Death Sentence Overturned For Briton Convicted Over Daniel Pearl Murder
A Pakistani court on Thursday overturned the death sentence for British-born militant Ahmed Omar Saeed Sheikh, who had been convicted over the 2002 killing of American journalist Daniel Pearl.
Sheikh's defence lawyer Khawja Naveed told AFP his client's sentence had been reduced to seven years in prison.
Since Sheikh has been in prison since 2002, he was expected to be released, but the court had not yet issued that order, Naveed added.
Prosecutors did not immediately comment.
Pearl, 38, was the South Asia bureau chief for The Wall Street Journal when he was abducted and beheaded in Karachi in 2002, while researching a story about Islamist militants.
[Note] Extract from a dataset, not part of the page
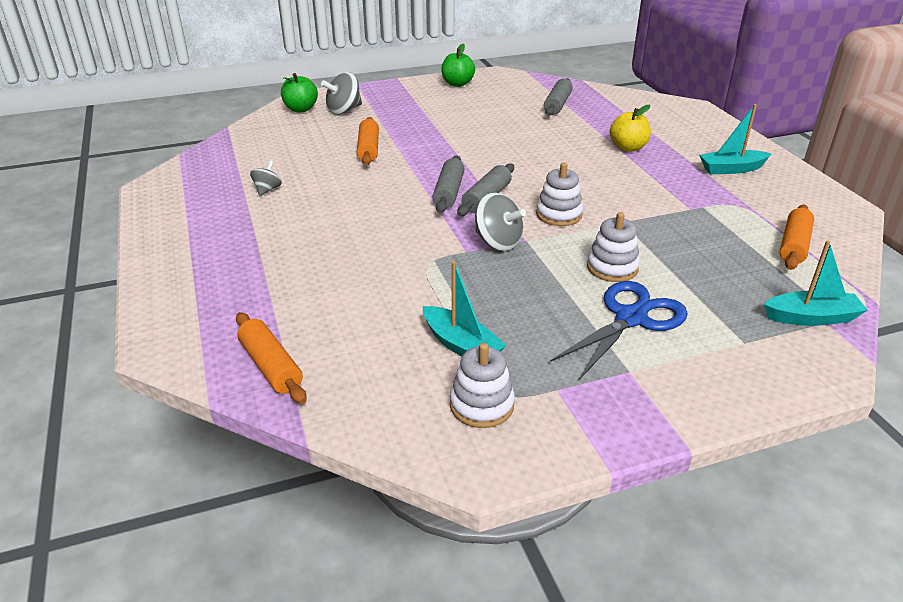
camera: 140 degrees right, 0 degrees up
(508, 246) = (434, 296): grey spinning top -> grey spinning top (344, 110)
A graphic video showing Pearl's decapitation was delivered to the US consulate in the city nearly a month later.
Sheikh was arrested in 2002 and sentenced to death by an anti-terror court, while three other co-accused received life imprisonment.
In January 2011, a report released by the Pearl Project at Georgetown University following an investigation into his death made chilling revelations, claiming that the wrong men were convicted for Pearl's murder.
The investigation, led by Pearl's friend and former Wall Street Journal colleague Asra Nomani and a Georgetown University professor, claimed the reporter was murdered by Khalid Sheikh Mohammad, the alleged mastermind of the September 11 2001 attacks, not Sheikh.
Mohammed -- better known as KSM -- was arrested in Pakistan in 2003 and is being held in Guantanamo Bay.
A US psychologist who interviewed KSM said the prisoner had told him that he had beheaded Pearl.